Source document:
· · · ·

It also plays the **launcher role**: after a marshaled mission end the
process respawns (the arcade launcher restarted pods per mission),
landing back on the setup screen. Verified: 3:00 race ends at 3:00,
score collected, fresh instance boots to the menu. `-egg` runs stay
unmarshaled (the dev shortcut, timer counts up as before).
Results SCREEN (showing the collected scores) is the next brick.
- See [RP412-FRONTEND-DESIGN.md](RP412-FRONTEND-DESIGN.md) for the
TeslaConsole control-code analysis and the Steam lobby mapping this
builds toward (lobby owner = console, SteamID list = pilot list,
Steam-sockets mesh = the egg's connect/listen ordering).
Consumer players get no operator. The create/configure/launch flow that
TeslaConsole drives over TCP 1501 becomes in-game UI:
- Front-end menus: pilot setup, race/mission select, create/join session.
**[investigate]** how much of the mission-launch handshake lives in the game
(`MUNGA` mission/host code) vs. in the console — TeslaSuite's `Contract/` and
the console's Munga-protocol client are the reference implementation.
- **vPOD** (TeslaSuite) impersonates both the game client and launcher — a
ready-made test double while the launch flow is being internalized.
- TeslaLauncher's responsibilities (install, watchdog, auto-login) disappear —
Steam owns install/update/launch.

· · · ·

Data records
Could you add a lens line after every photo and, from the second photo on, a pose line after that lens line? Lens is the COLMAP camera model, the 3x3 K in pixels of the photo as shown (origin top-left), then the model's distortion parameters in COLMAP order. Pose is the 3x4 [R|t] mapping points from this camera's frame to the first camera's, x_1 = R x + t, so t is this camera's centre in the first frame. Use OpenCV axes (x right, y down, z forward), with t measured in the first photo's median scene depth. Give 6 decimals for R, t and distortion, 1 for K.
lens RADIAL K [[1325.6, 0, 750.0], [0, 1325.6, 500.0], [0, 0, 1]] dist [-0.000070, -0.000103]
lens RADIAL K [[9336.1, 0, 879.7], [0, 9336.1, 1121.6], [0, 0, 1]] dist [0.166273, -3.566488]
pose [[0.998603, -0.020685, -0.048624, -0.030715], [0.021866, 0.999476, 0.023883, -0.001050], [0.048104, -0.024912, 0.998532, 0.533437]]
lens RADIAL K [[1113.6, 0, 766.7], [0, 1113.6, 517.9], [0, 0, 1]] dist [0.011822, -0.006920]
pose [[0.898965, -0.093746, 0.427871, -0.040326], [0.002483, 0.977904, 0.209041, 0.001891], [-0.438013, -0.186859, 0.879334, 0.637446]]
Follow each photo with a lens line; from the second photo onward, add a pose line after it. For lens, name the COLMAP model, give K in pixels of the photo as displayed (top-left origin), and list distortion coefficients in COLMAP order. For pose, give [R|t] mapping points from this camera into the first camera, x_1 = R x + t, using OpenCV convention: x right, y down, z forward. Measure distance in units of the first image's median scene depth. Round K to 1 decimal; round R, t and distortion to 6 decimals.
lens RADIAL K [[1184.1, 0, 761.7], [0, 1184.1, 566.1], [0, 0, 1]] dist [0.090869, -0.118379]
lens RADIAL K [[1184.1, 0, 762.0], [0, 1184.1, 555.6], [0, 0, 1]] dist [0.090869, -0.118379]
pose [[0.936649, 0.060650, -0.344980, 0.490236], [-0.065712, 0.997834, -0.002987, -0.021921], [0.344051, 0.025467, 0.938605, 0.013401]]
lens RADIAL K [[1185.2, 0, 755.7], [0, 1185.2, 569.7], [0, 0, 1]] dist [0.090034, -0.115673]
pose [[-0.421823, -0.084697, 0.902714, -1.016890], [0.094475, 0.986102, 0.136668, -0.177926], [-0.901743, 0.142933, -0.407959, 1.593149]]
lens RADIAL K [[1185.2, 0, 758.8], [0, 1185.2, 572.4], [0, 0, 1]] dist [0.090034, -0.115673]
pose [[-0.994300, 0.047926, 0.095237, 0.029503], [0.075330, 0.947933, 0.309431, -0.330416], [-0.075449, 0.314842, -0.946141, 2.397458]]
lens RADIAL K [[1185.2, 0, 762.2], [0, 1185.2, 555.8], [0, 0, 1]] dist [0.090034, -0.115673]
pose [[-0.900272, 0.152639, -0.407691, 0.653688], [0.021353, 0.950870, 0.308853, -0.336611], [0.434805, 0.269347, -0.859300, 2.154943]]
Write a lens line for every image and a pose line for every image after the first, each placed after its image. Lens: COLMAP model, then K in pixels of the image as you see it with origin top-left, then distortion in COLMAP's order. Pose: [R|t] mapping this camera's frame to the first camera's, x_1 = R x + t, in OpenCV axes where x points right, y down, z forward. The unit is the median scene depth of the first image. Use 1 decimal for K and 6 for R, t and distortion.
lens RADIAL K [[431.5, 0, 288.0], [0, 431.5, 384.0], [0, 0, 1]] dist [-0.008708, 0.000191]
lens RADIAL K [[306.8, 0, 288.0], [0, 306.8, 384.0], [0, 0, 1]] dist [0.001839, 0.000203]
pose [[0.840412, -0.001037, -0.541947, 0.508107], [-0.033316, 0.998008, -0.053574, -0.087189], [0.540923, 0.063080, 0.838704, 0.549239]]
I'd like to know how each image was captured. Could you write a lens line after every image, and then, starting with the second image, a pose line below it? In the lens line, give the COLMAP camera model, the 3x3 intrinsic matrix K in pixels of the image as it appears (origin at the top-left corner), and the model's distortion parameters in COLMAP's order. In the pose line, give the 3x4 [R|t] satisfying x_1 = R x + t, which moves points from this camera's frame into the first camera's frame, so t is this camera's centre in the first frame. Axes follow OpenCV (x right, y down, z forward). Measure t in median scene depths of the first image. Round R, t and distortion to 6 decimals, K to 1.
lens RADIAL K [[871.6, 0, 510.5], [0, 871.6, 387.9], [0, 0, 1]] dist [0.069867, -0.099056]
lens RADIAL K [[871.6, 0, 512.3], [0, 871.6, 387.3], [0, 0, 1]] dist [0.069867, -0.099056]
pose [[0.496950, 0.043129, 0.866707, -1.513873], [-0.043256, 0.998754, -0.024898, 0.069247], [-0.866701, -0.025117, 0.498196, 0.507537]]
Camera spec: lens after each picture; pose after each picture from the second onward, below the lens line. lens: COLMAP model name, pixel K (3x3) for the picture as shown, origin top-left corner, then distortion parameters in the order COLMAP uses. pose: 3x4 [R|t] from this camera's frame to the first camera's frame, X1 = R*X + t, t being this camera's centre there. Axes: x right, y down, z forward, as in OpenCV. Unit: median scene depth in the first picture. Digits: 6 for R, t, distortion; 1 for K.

· · · ·

Translate the sentence "Consumer players get no operator." from the launcher notes into Spanish.

Task response: Los jugadores del mercado de consumo no cuentan con un operador.